En 1977 el economista (formado en la escuela de Chicago) Nicolás
Catena Zapata lanzó al mercado el cabernet sauvignon Saint Felicien
que venía con una maravillosa etiqueta amarilla que rodeaba toda la
botella y que reproducía un dibujo de Carlos Alonso con una
representación de la vendimia (esa etiqueta fue repetida, pero con
fondo blanco y en tamaño normal por el vino Saint Felicien que la
bodega Catena Zapata presentó en ocasión del Bicentenario, el Saint
Felicien Tributo).
Imagen (4)
Once años después, Arnaldo Etchart (empresario más
ligado a las corrientes desarrollistas que dirigían su mirada
principalmente hacia el mercado interno) produjo su Arnaldo B. Este
vino tuvo la particularidad de ser el primero que contó con el
asesoramiento de Michel Roland quien puso toda la experiencia
adquirida en Francia para desarrollar este vino en Salta.
Imagen (5)
Lo demás fue una producción sustitutiva. En la medida
que el mercado interno sigue cayendo, la vitivinicultura argentina
empezó a dirigir su interés hacia la exportación, la industria
debió indagar acerca de las preferencias de los mercados
internacionales. Esa reconversión supuso la incorporación de
tecnología en los años noventa y el desarrollo de capacidades
productivas en los profesionales y los trabajadores del sector. El
resultado es la maravillosa oferta de vinos con que La Argentina
cuenta.
Imagen (6)
Me he puesto en el centro del recorrido porque no he
querido abandonar mi lugar de consumidor (la cueca dice: “Los que
elaboran vinos / son productores / y los que los tomamos, /
consumidores”). Los vinos no los pruebo, los tomo... y casi siempre
en las comidas. Dicho esto, pregunto, retóricamente, claro está:
¿Qué vinos me gustan a mí? Desde luego, todos. Haydée dice que
para mí no hay vinos malos. Algo de razón tiene porque siempre
encuentro algo para terminar con placer cada copa que me sirvo (salvo
en una oportunidad en que el vino tenía el olor de una zapatilla
sucia). Sin embargo, tengo mis predilecciones a la hora de tomarlos,
a saber:
- Siempre empiezo por una copa de vino blanco; si es torrontés salteño, mejor.

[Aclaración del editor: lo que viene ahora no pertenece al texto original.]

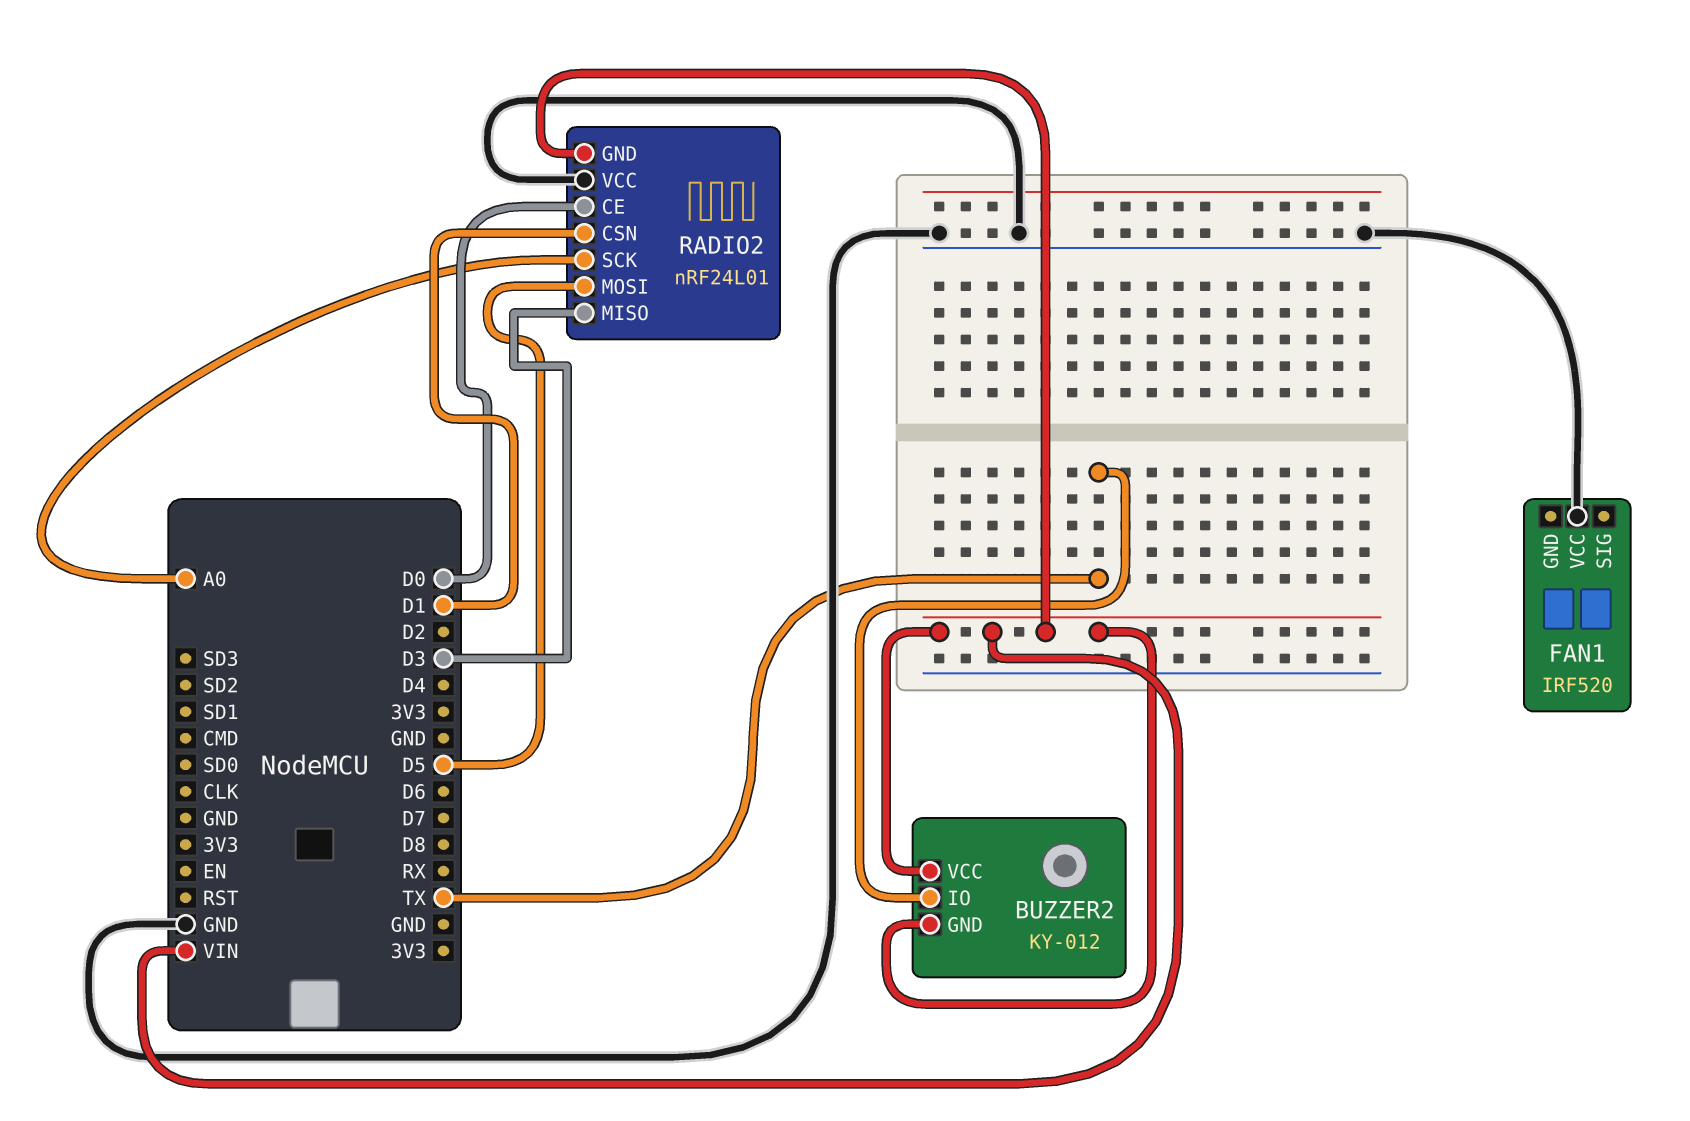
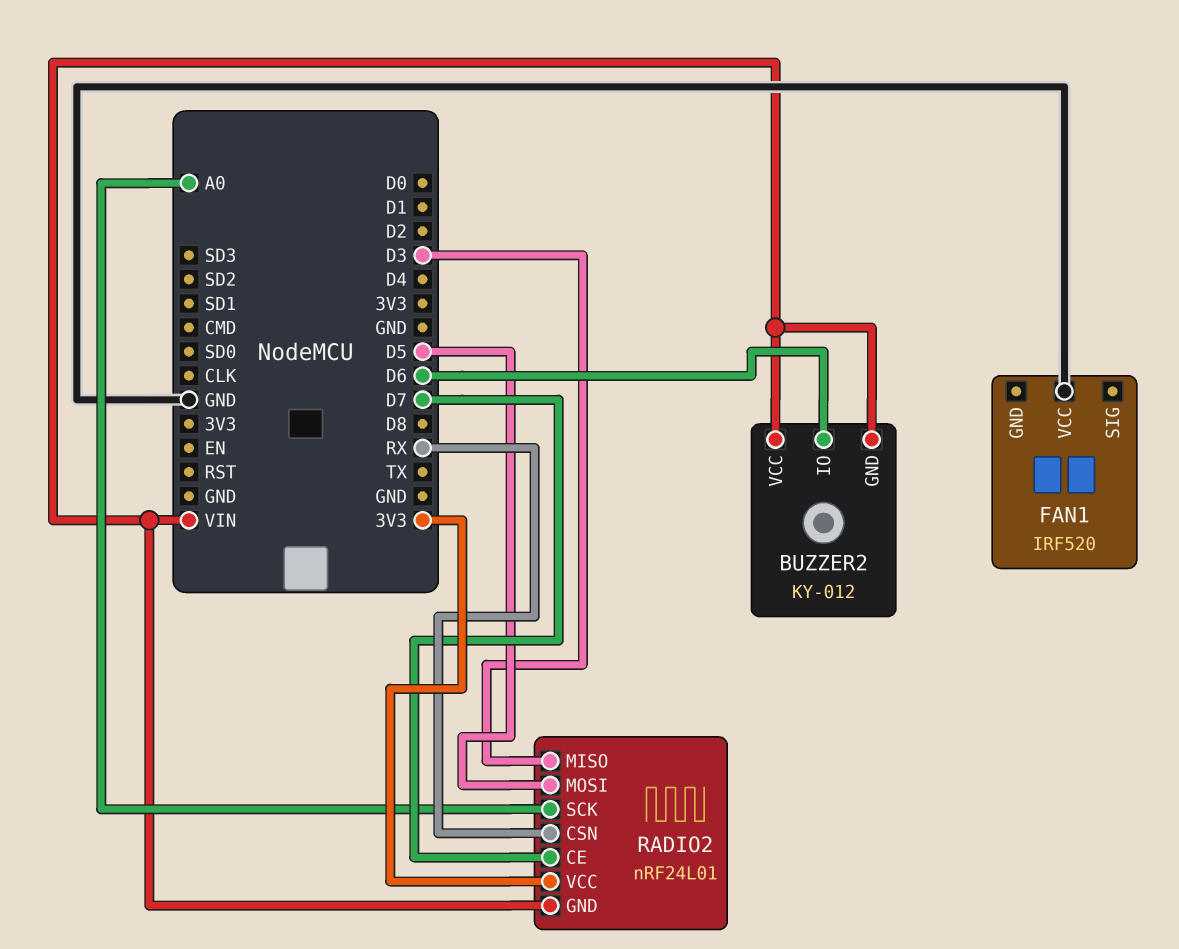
BUZZER2 pin IO: TX -> D6
RADIO2 pin CE: D0 -> D7
RADIO2 pin CSN: D1 -> RX
RADIO2 pin VCC: GND -> 3V3

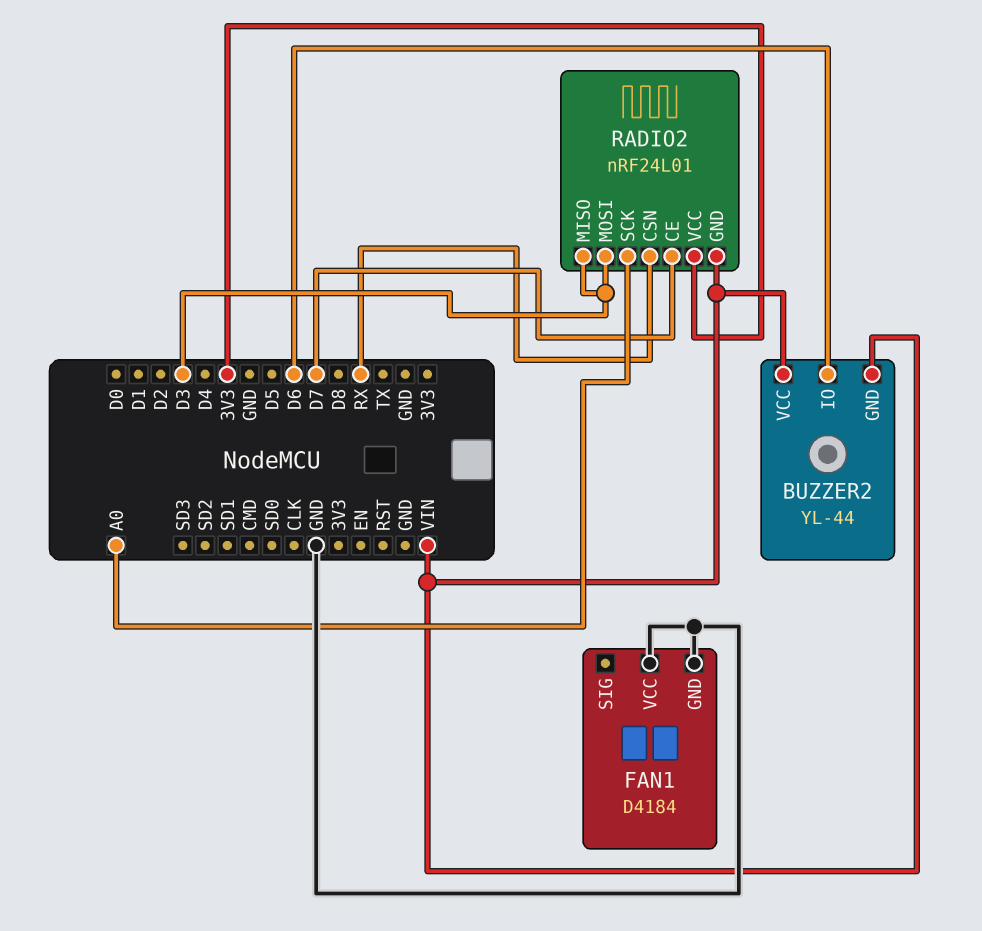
BUZZER2: KY-012 -> YL-44
FAN1: IRF520 -> D4184
FAN1 pin GND: none -> GND
RADIO2 pin MOSI: D5 -> D3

- Me gusta variar. Por ejemplo, después de un vino moderno, muy concentrado, de color casi negro y cargado de aromas ahumados de barrica bordalesa tostada, me encanta abrir algún vino viejito de López o Weinert, añejados en toneles de 20.000 litros, con su color a tejas y paladar envuelto y aterciopelado.
- Me gusta el tono regional de los vinos salteños en general y los frecuento intensamente. Además de los vinos que Arnaldo Etchart produce en Yacochuya, me encantan los vinos de Colomé y de Raúl Dávalos de Tacuil.
- Me gustan los vinos de la DOC Malbec de Luján de Cuyo.
- Me gustan el estilo de los vinos de algunas bodegas más que de otras, pero no voy a dar nombres porque no es una preferencia estable.
- Me gustan las sorpresas del camino, como aquel vinito que tomé en ese bodegón de Berceo (en La Rioja española), mientras curaba el frío que hacía afuera con patatas a la riojana y miraba por la ventana la Sierra de la Cogolla toda nevada en los primeros días de la primavera de 2007, meditando en el acierto de los versos de Gonzalo que sostenía que escribir en el idioma del pueblo vale un vaso de buen vino (que ese mismo pueblo elabora, claro está).
- En la misma línea, me gustan ciertas combinaciones regionales como el torrontés y las empanadas de Salta... y si es en Salta, mejor.
Sea como sea, debo terminar con una confidencia, nunca
entré en el mundo del vino, simplemente porque el vino es una pieza
central de mi mundo desde que existo. Por eso celebro, con esta copa
que ven en mi mano, que la Presidenta de la Nación Cristina Fernández,
reconociendo esa centralidad de vino en la cultural nacional, haya
declarado el vino como bebida nacional de los argentinos.